Perez takes him to the kitchen and tries to find out something about him, but the man claims to be in a state of amnesia with no means of identification on him. When Perez returns to the gallery to question people further the man disappears. Perez, his mind on Fran, forgets the incident. But the next morning, after a highly successful night, it is forcibly brought back to his attention when the man is found hanging in a shed, his face obscured by a clown's mask.

It is quickly determined that this was murder; the man was strangled before being hanged in an attempt to make it appear like suicide. The reason for the poor attendance at the gallery opening is also quickly established - leaflets had been distributed claiming that the event had been cancelled owing to a 'death in the family'. This also explains the brief Prologue which consists of a man in a Pierrot costume handing out leaflets to passengers disembarking from a cruise ship - an original and arresting conceit, which certainly avoids the dreaded Prologue Cliches.

Because Perez cannot head a murder enquiry on his own, once again Chief Inspector Turner flies in from Inverness to head up the murder team. It soon becomes clear that the main protagonists, all living in the tiny village of Biddista, are linked by events in their past, and it is in the past that the solution to the crime is likely to be found.

WHITE NIGHTS succeeds brilliantly in the trick of developing themes and characters from the first book to the satisfaction of series readers, while also producing a plot which would stand perfectly well on its own. You will appreciate WHITE NIGHTS more if you have read RAVEN BLACK, but it also works as a very fine mystery in its own right.

Part of the explanation for this success lies in Cleeves' ability to alter her narrative style. Some of her books, notably some of her one-offs and indeed RAVEN BLACK itself, are less conventional - they involve the use of different narrative perspectives, unreliable narrators and a focus on the psychological. In others - and WHITE NIGHTS is one such - the narrative framework is more conventional and the investigation is at the heart of the book. There is no clear cut division between these two approaches but a spectrum. Here we have a compelling concept at the start of the book and the narrative is driven on by the investigation into the initial riddle - a classic mystery narrative strategy.

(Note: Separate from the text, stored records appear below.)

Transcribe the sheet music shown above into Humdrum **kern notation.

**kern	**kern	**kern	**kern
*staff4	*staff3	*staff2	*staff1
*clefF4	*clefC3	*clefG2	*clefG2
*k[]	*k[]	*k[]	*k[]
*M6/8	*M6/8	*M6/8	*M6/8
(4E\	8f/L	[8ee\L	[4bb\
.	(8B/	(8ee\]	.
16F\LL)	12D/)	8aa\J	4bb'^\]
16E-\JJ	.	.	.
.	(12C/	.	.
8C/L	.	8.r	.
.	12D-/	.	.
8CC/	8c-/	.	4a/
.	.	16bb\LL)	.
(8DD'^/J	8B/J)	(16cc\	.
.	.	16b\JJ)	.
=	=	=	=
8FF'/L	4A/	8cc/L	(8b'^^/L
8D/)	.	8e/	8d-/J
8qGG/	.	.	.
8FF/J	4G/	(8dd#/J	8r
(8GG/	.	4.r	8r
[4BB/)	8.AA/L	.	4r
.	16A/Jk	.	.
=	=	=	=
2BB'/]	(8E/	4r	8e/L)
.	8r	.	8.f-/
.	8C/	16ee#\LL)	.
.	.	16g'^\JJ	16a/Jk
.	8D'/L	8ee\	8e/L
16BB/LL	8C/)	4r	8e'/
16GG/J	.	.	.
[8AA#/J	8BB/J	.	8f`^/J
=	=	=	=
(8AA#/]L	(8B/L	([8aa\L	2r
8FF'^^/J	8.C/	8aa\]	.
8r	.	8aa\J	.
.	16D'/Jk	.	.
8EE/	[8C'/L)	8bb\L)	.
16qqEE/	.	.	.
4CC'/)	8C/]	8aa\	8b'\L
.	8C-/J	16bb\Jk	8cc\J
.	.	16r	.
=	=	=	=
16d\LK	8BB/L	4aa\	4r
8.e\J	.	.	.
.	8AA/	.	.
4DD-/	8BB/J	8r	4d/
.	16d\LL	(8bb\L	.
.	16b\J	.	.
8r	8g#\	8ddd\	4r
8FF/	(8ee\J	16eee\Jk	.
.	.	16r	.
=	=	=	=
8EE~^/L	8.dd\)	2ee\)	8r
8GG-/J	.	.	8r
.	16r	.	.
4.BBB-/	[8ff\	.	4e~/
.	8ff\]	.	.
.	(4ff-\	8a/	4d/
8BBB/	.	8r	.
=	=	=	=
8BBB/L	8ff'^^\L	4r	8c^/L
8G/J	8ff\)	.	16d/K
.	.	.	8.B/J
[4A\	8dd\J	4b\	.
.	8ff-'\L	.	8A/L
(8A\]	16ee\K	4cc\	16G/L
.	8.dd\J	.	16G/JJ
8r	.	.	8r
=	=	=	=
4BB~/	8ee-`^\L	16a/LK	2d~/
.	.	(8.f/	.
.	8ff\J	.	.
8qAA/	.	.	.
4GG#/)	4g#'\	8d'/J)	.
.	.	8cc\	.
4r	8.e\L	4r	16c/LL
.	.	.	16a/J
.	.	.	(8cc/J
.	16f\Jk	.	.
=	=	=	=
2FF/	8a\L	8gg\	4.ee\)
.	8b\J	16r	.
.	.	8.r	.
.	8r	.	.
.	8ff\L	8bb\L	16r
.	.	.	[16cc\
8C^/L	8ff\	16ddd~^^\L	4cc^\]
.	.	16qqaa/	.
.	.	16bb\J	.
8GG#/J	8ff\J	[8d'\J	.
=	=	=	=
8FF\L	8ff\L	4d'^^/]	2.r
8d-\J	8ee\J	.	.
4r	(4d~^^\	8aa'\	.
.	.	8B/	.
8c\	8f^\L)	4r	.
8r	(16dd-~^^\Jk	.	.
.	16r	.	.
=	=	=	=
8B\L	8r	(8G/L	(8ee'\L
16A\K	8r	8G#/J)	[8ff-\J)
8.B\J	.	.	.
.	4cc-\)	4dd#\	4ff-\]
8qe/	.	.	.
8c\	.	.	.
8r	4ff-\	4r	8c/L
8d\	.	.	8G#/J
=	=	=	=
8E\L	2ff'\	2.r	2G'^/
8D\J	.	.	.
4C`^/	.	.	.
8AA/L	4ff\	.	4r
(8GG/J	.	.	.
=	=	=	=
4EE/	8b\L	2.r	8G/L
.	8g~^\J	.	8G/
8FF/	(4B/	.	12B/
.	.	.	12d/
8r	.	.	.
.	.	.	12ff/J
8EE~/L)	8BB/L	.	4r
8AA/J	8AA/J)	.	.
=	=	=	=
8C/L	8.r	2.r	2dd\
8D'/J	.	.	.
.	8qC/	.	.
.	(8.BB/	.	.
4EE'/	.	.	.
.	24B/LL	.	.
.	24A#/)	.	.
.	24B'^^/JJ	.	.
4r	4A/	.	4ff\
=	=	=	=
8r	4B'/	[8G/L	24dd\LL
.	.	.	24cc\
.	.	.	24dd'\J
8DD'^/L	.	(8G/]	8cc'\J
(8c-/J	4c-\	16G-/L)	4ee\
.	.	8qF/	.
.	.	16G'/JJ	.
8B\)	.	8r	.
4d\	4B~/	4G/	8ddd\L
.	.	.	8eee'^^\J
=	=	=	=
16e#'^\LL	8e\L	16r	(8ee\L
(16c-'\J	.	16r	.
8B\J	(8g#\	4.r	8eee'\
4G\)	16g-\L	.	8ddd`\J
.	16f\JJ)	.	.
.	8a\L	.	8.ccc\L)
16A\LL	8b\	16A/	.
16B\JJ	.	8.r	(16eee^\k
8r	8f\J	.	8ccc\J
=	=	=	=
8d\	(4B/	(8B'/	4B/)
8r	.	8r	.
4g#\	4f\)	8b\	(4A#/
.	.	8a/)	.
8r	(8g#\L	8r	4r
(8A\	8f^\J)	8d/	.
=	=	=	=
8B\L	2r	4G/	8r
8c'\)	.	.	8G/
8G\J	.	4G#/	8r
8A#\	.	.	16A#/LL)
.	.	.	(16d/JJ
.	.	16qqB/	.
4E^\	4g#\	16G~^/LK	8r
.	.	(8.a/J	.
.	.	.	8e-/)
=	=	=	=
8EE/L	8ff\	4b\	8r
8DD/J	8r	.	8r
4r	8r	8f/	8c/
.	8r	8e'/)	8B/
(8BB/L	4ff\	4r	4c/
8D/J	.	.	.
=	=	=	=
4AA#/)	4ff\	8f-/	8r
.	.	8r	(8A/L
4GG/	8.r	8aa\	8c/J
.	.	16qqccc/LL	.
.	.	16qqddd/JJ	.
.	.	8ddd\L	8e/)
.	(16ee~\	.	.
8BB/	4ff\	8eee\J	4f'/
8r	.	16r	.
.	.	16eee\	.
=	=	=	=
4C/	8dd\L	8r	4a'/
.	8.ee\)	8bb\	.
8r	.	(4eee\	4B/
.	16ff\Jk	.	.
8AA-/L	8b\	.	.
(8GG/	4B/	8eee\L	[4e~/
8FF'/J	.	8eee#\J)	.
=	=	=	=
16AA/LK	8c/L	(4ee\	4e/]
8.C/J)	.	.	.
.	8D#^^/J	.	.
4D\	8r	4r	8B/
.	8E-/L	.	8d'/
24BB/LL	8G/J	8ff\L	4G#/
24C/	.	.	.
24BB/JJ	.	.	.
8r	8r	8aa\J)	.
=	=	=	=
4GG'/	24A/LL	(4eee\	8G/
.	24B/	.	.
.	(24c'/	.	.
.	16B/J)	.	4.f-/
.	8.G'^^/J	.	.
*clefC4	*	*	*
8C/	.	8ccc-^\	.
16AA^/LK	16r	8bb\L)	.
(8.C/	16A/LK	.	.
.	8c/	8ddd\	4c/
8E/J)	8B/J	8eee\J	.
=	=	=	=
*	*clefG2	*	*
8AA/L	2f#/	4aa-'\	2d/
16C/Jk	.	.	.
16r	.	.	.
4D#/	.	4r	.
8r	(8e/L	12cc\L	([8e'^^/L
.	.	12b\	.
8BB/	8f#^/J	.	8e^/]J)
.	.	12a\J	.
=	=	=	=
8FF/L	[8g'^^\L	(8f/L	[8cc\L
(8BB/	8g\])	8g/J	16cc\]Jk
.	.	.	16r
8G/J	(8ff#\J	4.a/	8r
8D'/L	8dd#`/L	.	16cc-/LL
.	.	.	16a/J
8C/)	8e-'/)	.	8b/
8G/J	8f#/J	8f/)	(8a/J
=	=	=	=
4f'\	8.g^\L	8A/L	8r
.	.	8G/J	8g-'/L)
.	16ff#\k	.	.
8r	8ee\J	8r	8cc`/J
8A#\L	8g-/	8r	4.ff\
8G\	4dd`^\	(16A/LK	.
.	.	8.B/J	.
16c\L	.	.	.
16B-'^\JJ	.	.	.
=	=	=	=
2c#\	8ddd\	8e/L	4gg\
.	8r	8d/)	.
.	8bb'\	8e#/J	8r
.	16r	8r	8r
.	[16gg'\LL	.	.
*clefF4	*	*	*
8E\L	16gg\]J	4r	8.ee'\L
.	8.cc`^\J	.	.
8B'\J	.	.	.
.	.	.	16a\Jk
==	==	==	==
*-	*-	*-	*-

Certainly Cleeves once again uses the Shetland Islands setting to the full extent. The book is set in the summer which explains the title - nights when it is never properly dark and people can go a little mad. The tiny isolated community of Biddista provides a closed circle, although Cleeves is careful to break this by having interludes set in England, as the back-story of the hanged man is investigated.

Perez, Fran and Taylor are all interesting characters in themselves. But for all the pleasure of these trimmings, it is as a classic investigation-driven mystery that WHITE NIGHTS succeeds best and succeed it does because Cleeves is exceedingly good at providing us with a mystery and then a wholly convincing solution (one which I certainly wholly failed to spot although it seemed completely logical and obvious in retrospect - which is always the ultimate test).

So how does WHITE NIGHTS compare to RAVEN BLACK? Well, for this reviewer anyway, this is a better book. Perhaps Cleeves now feels more comfortable with her setting so there is less explanatory matter. But I suspect it is more to do with personal taste - in my view RAVEN BLACK was a little too concept driven, where as previously remarked, here the plot is at the centre. This is probably just splitting hairs. WHITE NIGHTS is a very good book and it looks as though the Shetland quartet will be a major achievement.